3. Hang slotted masses (weights) at the free end of the string to act as the force (FFF) pulling the trolley.
4. Ensure the pulley is securely clamped and the string is taut.
5. Place the ticker timer (or light gate) along the trolley’s path to record its motion.
⇒ Procedure
1. Measure the Mass of the Trolley (m): Use a scale to measure the mass of the trolley. Record this value.
2. Apply Force:
– Attach a specific weight ([math]m_W[/math] ) to the string. This weight creates a force given by:
[math]F = m_W. g[/math]
Where [math]g = 9.8 m/s^2[/math] is the acceleration due to gravity.
3. Release the Trolley:
– Place the trolley at the starting position and release it so the force pulls the trolley along the track.
4. Measure Acceleration:
– Use the ticker timer or light gate to record the time taken and displacement of the trolley.

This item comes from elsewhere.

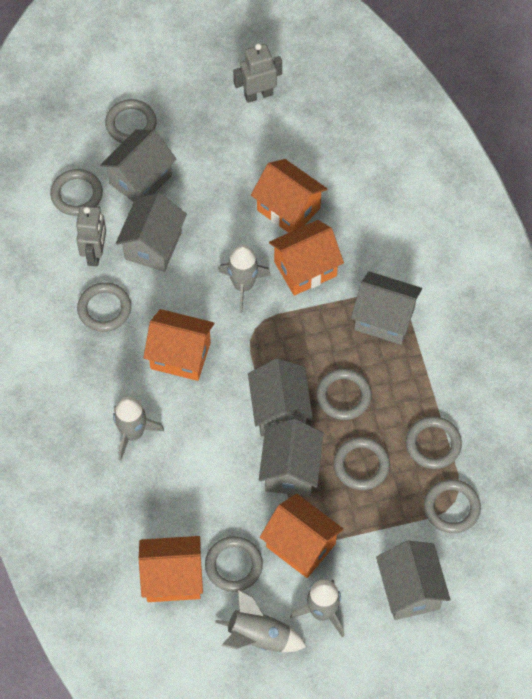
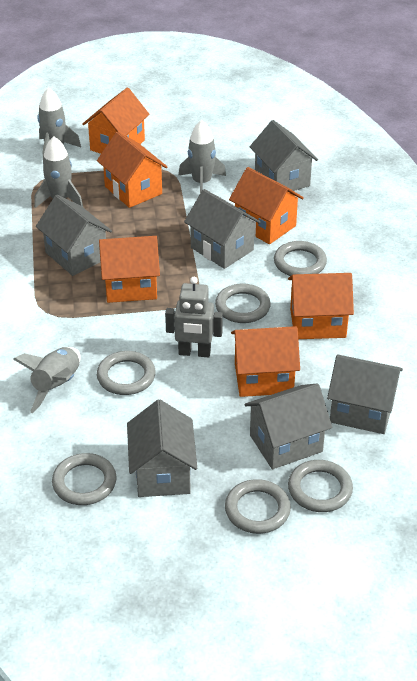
grey ring: 8 -> 6
grey robot: 2 -> 1
orange house: 5 -> 6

– Calculate acceleration (a) using kinematic equations, such as:
[math]a = \frac{2s}{t^2}[/math]
Where s is the displacement and t is the time taken.
5. Repeat the Experiment:
– Vary the pulling force (F) by changing the hanging mass ([math]m_W[/math] ) while keeping the mass of the trolley constant.

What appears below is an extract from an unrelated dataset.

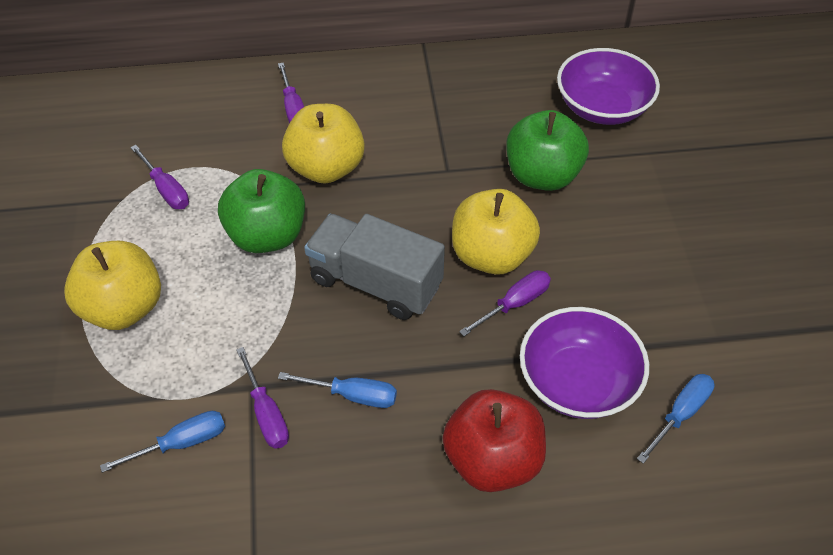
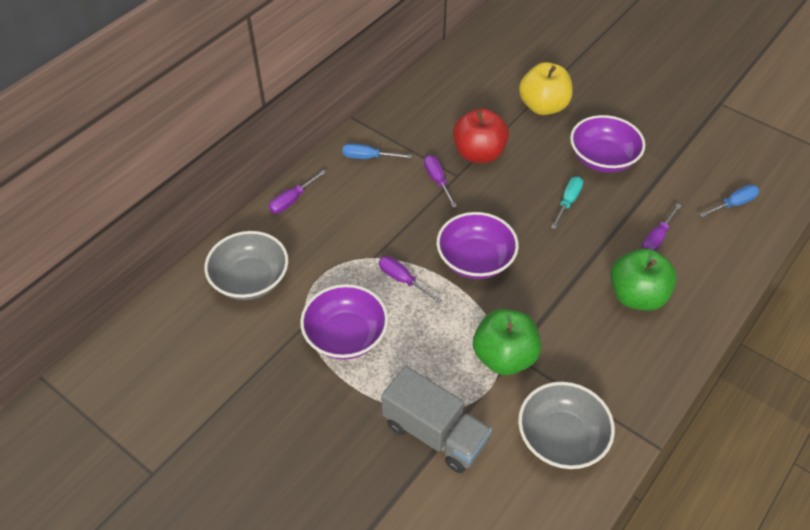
blue screwdriver: 3 -> 2
grey bowl: 0 -> 2
purple bowl: 2 -> 3
turquoise screwdriver: 0 -> 1
yellow apple: 3 -> 1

– Alternatively, vary the mass of the trolley while keeping the pulling force constant.
6. Record Observations:
– Record the force (F), trolley mass (m), and measured acceleration (a) for each trial.
Analysis
1. Plot Graphs:
– Plot F (force) on the y-axis and a (acceleration) on the x-axis. The graph should yield a straight line through the origin if Newton’s Second Law is valid.
– The slope of the line gives the mass of the system (m).
2. Verify Relationships:
– Check if acceleration is directly proportional to force ([math] a ∝ F[/math]) for constant mass.
– Check if acceleration is inversely proportional to mass ([math] a ∝ \frac{1}{m}[/math] ) for constant force.
⇒ Sources of Error
1. Friction between the trolley and the track.
2. Inaccurate measurement of acceleration.
3. Air resistance (minimal but present).
4. Uneven track or string tension.
⇒ Conclusion
The experiment demonstrates the relationship described by Newton’s Second Law:
[math]F = ma[/math]
– For a given force, acceleration is inversely proportional to mass. Conversely, for a constant mass, acceleration is directly proportional to the applied force.
⇒ Extensions
1. Investigate the effect of friction by adding frictional surfaces to the track.
2. Use different types of trolleys or objects to test the law in various conditions.